__STUDY TEXT__

....................

Mind you, I am not really materialistic, but it would feel nice to be appreciated. I remember getting him something on especial occasion and if I can;t I try to find way to atleast give him something. The least I did was make him a personalized card. But when it came to me, I remember my birthday came, Christmas..and etc...he didn't find any effort to give me atleast an ant to surprise me & let me feel I am love & wanted. 

Am just just being oversensitive or just having this crazy illusion about marriage?


----------



## PBear (Nov 16, 2010)

You provide a long list of reasons why you're stuck at home, so why not start removing some of them? Start driving, if you have to. Find local "mom's" groups to get out with. Your happiness has to come for you, nobody else. 

How old is your child?

C
_Posted via Mobile Device_


----------



## jld (Dec 1, 2013)

Can you try to get out and make some friends? It is really normal to feel bored and lonely as a SAHM. You feel like your whole life is being sucked out by your kids. And yet you know it is really an investment in them.

Also, you need to keep telling your dh how you feel. Just keep expressing yourself.

I think you are at a difficult point in life. It is kind of natural to expect more from your dh, and it is reasonable. But if you had a wider support system, the pressure on him to meet your companionship needs would be lessened.

It gets better, OP. Kids get older and you have a lot more freedom. Good luck.


----------



## melw74 (Dec 12, 2013)

Seems to me you have fallen into a rut.

I am a SAHM my husband works full time, hes out the of house many hours through the day, and i am here with my son whose nearly 3 years old.

My days are pretty much the same, I get up get the kids off to school, then do all my chores in the morning so i am done by afternoon, and have the rest of the days free.

I then spend the afternoon out of the house doing things with my LO.

I would go stir crazy if i spent day in and day out here, so i like to get out somewhere even if its just to the park everyday.

Do you get out anywhere??.

I know it can get a little bit much with the same mundane routine, so i like to make my days as different as possible, going out, and doing different things.

The part about your husband is a little sad, maybe your feeling a little bit neglected, this is the bit i cant understand, I feel he maybe taking you for granted a little. Does he know how your feeling, and down you are.?

I think you need to talk to your husband, sit him down, tell him how your feeling. My husband does not take me for granted, he tells me he loves me, brings me in gifts, so i still feel like i am appreciated, and thanked for the things i do......

Not giving you anything for christmas, birthdays. I find that really sad..... I think your feeling a bit unloved, your putting in the effort, when your husband is giving nothing back, yes hes working, providing, but we do need more, we need to feel wanted, loved, and like i say appreciated.


----------



## petite43110 (Sep 6, 2013)

....................

__TASKS TO COMPLETE__
- A) According to the forum thread, how old is melw74's son?
- B) Copy the part of the forum thread that opens with the words containing "Seems to me" and closes with "the park everyday.".
The records are separate material with no tie to the forum thread.

....................

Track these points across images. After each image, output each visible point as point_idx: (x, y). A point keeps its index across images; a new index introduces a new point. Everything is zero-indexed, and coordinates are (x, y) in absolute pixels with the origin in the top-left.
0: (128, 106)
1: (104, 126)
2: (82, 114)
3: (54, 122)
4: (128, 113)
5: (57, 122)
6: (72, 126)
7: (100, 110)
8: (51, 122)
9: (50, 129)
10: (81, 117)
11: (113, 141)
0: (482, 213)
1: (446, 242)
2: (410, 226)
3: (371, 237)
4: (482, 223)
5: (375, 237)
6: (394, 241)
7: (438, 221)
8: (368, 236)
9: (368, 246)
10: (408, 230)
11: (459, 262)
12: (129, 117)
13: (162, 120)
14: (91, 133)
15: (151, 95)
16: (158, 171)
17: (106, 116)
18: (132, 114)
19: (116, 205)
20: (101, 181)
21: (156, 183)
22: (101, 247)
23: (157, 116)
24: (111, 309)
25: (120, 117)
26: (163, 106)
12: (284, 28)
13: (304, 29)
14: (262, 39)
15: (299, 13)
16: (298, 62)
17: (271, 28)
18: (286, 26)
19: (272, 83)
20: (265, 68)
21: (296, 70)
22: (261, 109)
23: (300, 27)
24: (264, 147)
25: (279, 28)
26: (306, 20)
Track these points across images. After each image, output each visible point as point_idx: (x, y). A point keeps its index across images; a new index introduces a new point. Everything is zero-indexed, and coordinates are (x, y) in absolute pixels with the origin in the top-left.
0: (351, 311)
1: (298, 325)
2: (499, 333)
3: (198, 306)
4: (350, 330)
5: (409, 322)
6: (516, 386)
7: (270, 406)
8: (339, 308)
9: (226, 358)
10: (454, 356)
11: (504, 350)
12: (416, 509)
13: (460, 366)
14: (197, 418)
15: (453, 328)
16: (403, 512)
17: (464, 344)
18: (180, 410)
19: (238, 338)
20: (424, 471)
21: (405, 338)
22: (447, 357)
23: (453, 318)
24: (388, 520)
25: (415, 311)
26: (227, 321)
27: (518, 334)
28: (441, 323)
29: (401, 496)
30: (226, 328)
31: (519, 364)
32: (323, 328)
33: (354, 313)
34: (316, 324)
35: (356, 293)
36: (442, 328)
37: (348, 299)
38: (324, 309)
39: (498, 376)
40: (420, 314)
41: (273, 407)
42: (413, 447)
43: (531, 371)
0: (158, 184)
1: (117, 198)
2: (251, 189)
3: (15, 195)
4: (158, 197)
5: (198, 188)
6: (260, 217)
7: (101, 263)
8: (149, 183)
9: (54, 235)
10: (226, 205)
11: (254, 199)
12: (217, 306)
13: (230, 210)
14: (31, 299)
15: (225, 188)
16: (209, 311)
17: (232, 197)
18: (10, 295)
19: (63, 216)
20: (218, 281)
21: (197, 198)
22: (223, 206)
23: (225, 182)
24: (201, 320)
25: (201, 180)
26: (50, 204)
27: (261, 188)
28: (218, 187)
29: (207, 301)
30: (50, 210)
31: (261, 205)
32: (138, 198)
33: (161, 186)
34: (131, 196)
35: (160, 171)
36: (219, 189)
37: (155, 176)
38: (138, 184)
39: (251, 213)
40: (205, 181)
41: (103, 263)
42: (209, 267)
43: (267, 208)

....................

__SET OF ANSWERS__
- A) Nearly 3 years old.

- B)
Seems to me you have fallen into a rut.

I am a SAHM my husband works full time, hes out the of house many hours through the day, and i am here with my son whose nearly 3 years old.

My days are pretty much the same, I get up get the kids off to school, then do all my chores in the morning so i am done by afternoon, and have the rest of the days free.

I then spend the afternoon out of the house doing things with my LO.

I would go stir crazy if i spent day in and day out here, so i like to get out somewhere even if its just to the park everyday.